The obvious answer should be the United States—after all, North American production is credited with keeping prices relatively stable compared with what would normally be “expected from a major crisis in the Middle East.”
Unfortunately, President Obama failed to protect America’s economic security. He could have helped cut America’s dependence on Middle Eastern oil—about 300,000 barrels of Iraqi oil are used in the U.S. each day. Instead, he has presided over a decline in production on federal lands.
While U.S. production has helped blunt the short-term impact of the Iraq conflict, a recent report from the Congressional Research Service (CRS) makes the decline in production on federal lands clear. According to the CRS report, under the Obama administration, oil production on federal lands has fallen 6 percent–while oil production on state and private lands increased by 61 percent.
By not developing available resources, and not approving the Keystone pipeline, Obama has made America more vulnerable to oil market instability.

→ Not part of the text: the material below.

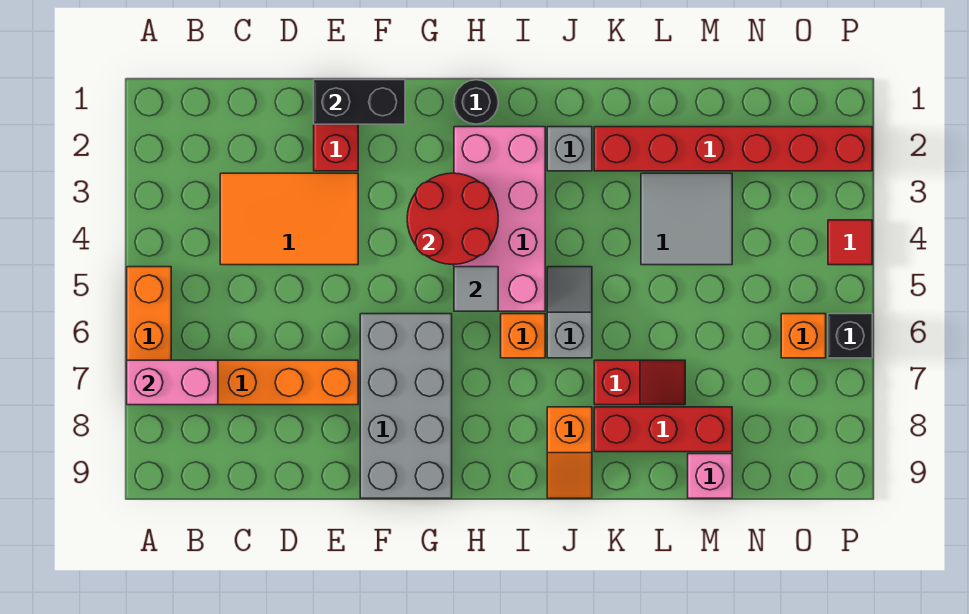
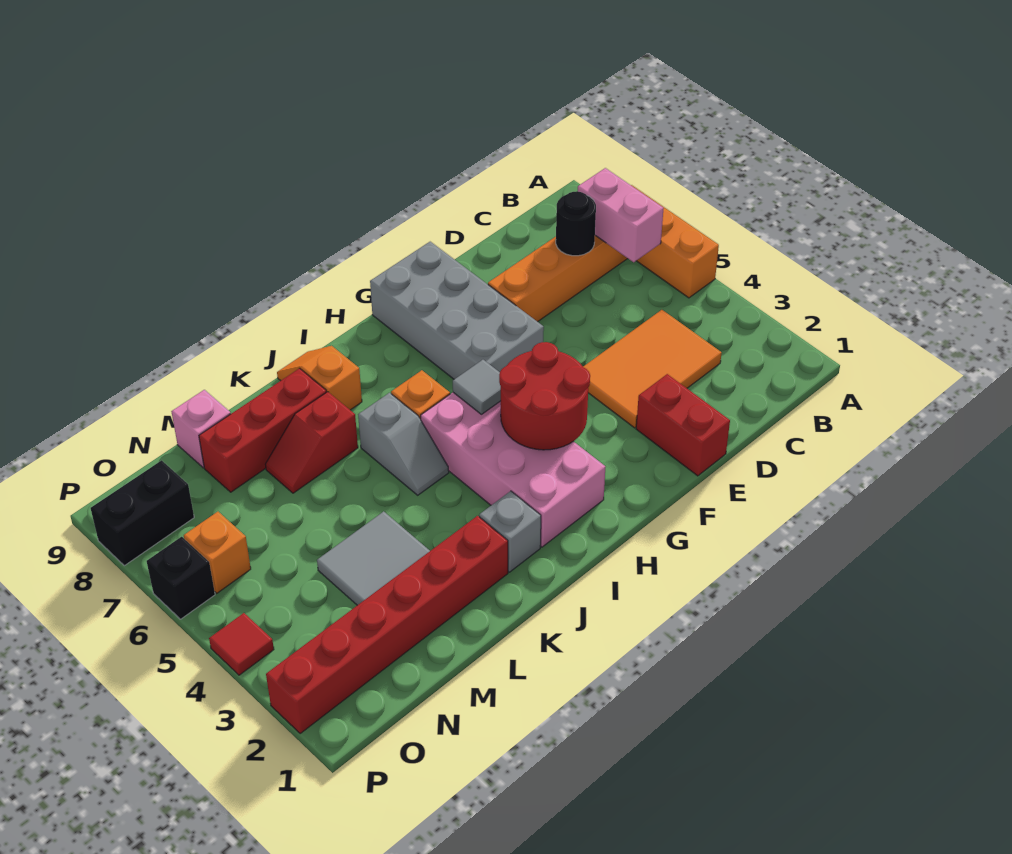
pink brick A7:B7 level 2 -> pink brick B6:B7 level 2
black brick E1:F1 level 2 -> black brick O8:P8 level 1
black round brick H1 level 1 -> black round brick C7 level 2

Had Keystone been approved, as originally expected more than five years ago, it could now be bringing additional resources to market and helping stabilize global supplies—filling the gap created by unrest in Iraq, Libya, Russia, Nigeria, etc.
For the U.S., the silver lining of the black cloud over Iraq could be renewed public awareness of the importance of developing our energy resources. With his phone and his pen, Obama could increase access and expedite drilling on federal lands and approve the Keystone pipeline. However, that would require standing up to his environmental allies like billionaire Tom Steyer—something he’s not likely to do.
The U.S. could have filled the gaps, but now we can’t.